As a country China is expanding and there are increasingly high expectations of universities and research programmes. Academics here are under considerable pressure to increase their research output such as publishing high impact scientific papers. The culture in a Chinese university is highly competitive and you need to be very ambitious. If you want an easy life then don’t come to China! However, the atmosphere is very supportive.
Huazhong Agricultural University
How does Chinese university teaching differ from other countries you have worked in?
There are many more students here in China and the staff to student ratio is relatively low. This puts pressure on the lecturers. And here in China some of the students are not particularly interested in the subject they are studying. This might mean that the students can sometimes lack motivation.
However, I have noticed that this situation is changing and students are on courses that are more suited to their interests.
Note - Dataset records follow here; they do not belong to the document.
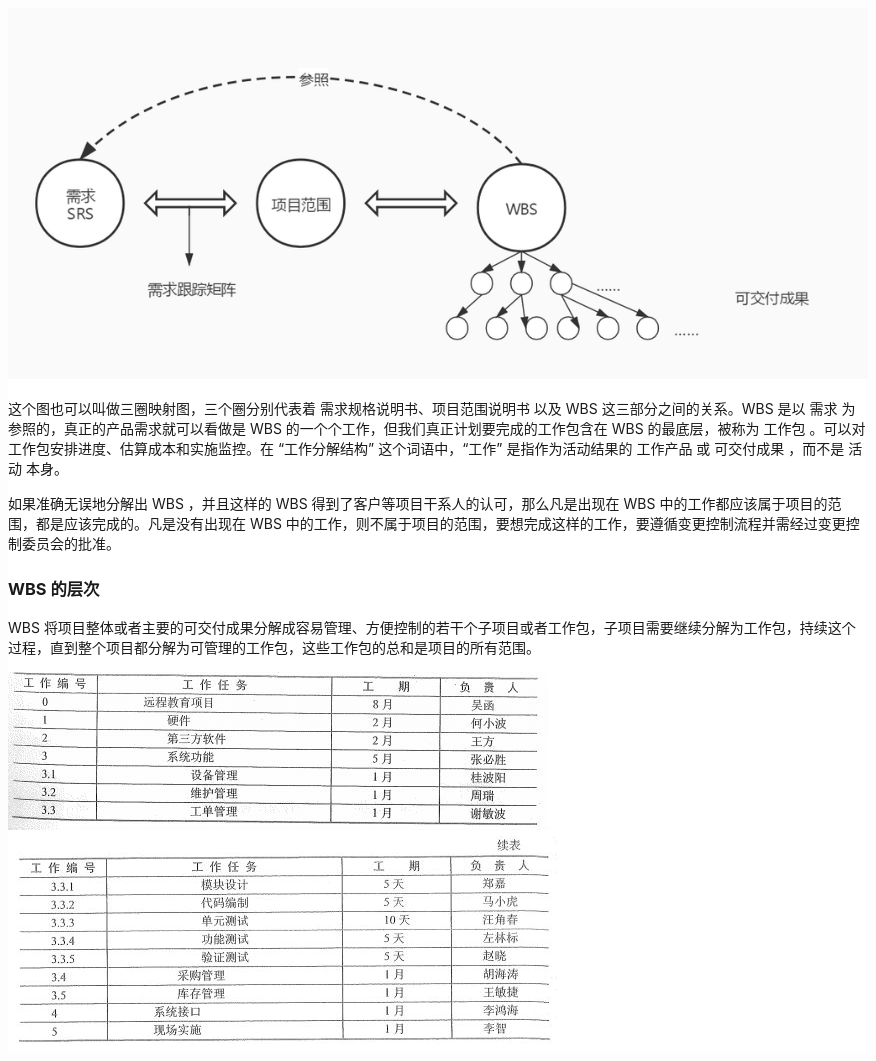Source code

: ![./img/421.jpg](./img/421.jpg)

这个图也可以叫做三圈映射图，三个圈分别代表着 需求规格说明书、项目范围说明书 以及 WBS 这三部分之间的关系。WBS 是以 需求 为参照的，真正的产品需求就可以看做是 WBS 的一个个工作，但我们真正计划要完成的工作包含在 WBS 的最底层，被称为 工作包 。可以对工作包安排进度、估算成本和实施监控。在 “工作分解结构” 这个词语中，“工作” 是指作为活动结果的 工作产品 或 可交付成果 ，而不是 活动 本身。

如果准确无误地分解出 WBS ，并且这样的 WBS 得到了客户等项目干系人的认可，那么凡是出现在 WBS 中的工作都应该属于项目的范围，都是应该完成的。凡是没有出现在 WBS 中的工作，则不属于项目的范围，要想完成这样的工作，要遵循变更控制流程并需经过变更控制委员会的批准。

### WBS 的层次

WBS 将项目整体或者主要的可交付成果分解成容易管理、方便控制的若干个子项目或者工作包，子项目需要继续分解为工作包，持续这个过程，直到整个项目都分解为可管理的工作包，这些工作包的总和是项目的所有范围。

![./img/422.jpg](./img/422.jpg)
![./img/423.jpg](./img/423.jpg)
Here in China we are moving to an increasingly Western model of higher education, with an increasing emphasis on student participation and seminar-style classes.
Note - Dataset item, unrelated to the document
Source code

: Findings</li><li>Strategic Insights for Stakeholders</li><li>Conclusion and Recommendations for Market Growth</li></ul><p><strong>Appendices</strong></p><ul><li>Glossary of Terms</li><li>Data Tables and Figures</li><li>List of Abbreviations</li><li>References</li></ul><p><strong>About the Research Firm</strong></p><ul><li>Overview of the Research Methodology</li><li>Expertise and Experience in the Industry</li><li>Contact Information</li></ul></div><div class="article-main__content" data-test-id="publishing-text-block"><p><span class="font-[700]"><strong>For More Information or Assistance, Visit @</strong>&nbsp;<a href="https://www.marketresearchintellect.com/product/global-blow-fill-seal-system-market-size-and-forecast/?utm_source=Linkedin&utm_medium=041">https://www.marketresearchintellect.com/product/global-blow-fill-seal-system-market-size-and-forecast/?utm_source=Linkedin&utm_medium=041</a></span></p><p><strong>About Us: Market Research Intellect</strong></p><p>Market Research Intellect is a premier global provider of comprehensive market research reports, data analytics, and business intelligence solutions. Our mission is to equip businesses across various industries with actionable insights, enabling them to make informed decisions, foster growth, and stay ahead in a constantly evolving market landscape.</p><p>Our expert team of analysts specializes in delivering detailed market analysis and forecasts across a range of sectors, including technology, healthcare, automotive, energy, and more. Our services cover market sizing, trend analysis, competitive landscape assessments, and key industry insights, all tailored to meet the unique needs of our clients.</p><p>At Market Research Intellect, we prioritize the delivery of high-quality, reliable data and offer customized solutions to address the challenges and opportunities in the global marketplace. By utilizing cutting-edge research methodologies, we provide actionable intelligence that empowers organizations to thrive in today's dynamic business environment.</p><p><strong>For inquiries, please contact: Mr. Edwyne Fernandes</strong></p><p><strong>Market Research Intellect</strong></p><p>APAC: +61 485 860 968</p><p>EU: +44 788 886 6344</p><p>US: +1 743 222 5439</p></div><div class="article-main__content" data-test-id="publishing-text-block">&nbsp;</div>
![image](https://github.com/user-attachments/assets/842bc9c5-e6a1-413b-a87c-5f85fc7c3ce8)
What has your experience abroad brought to your teaching and research in China?
Whilst I was in the US I received excellent training and was able to develop a very strong scientific background. I left China as a young graduate with very little English, but was able to develop my English language and communication skills to a high level.
Working overseas and collaborating with international academics has brought a different dimension to my work and broadened my perspective. All this helped when I applied for my senior position at Huazhong Agricultural University.
I love working in this research environment as it is exciting and stimulating. The challenges for successful crop production are greater than in other countries. For example, here in China farmers expect to grow 2-3 crops a year in one field. The cropping intensity here is greater than anywhere else in the world. The government pressures are also different to those in other countries. All these factors combine to making my job both very different to anything I have experienced before and at the same time very enjoyable.
Shaobing in a Rice Field
What do you enjoy most about your job in China?
Teaching is also a very rewarding aspect of the job. I really enjoy working with students who are excited about the subject, and it is encouraging to follow their progress.
What advice have you got for other academics who may want to work or return to China?
- Try to find a suitable university where your expertise is needed. This involves careful research
- You will need a strong publication record before you come back. This is how you will be judged. More prestigious journals have better impact
- Be prepared for an adjustment in your ways of working.
In addition I have found the high level air pollution here has required some adjustment. The university is part of a city with 8 million residents and the fumes from cars and building construction are considerable.
What are the top three reasons you chose to work in your current institution?
- The university has several world-class agricultural scientists who are responsible for an excellent academic atmosphere on this campus
- The administrative staff here are very friendly and helpful and do their utmost to support scientists and professors
- My home town is near the university.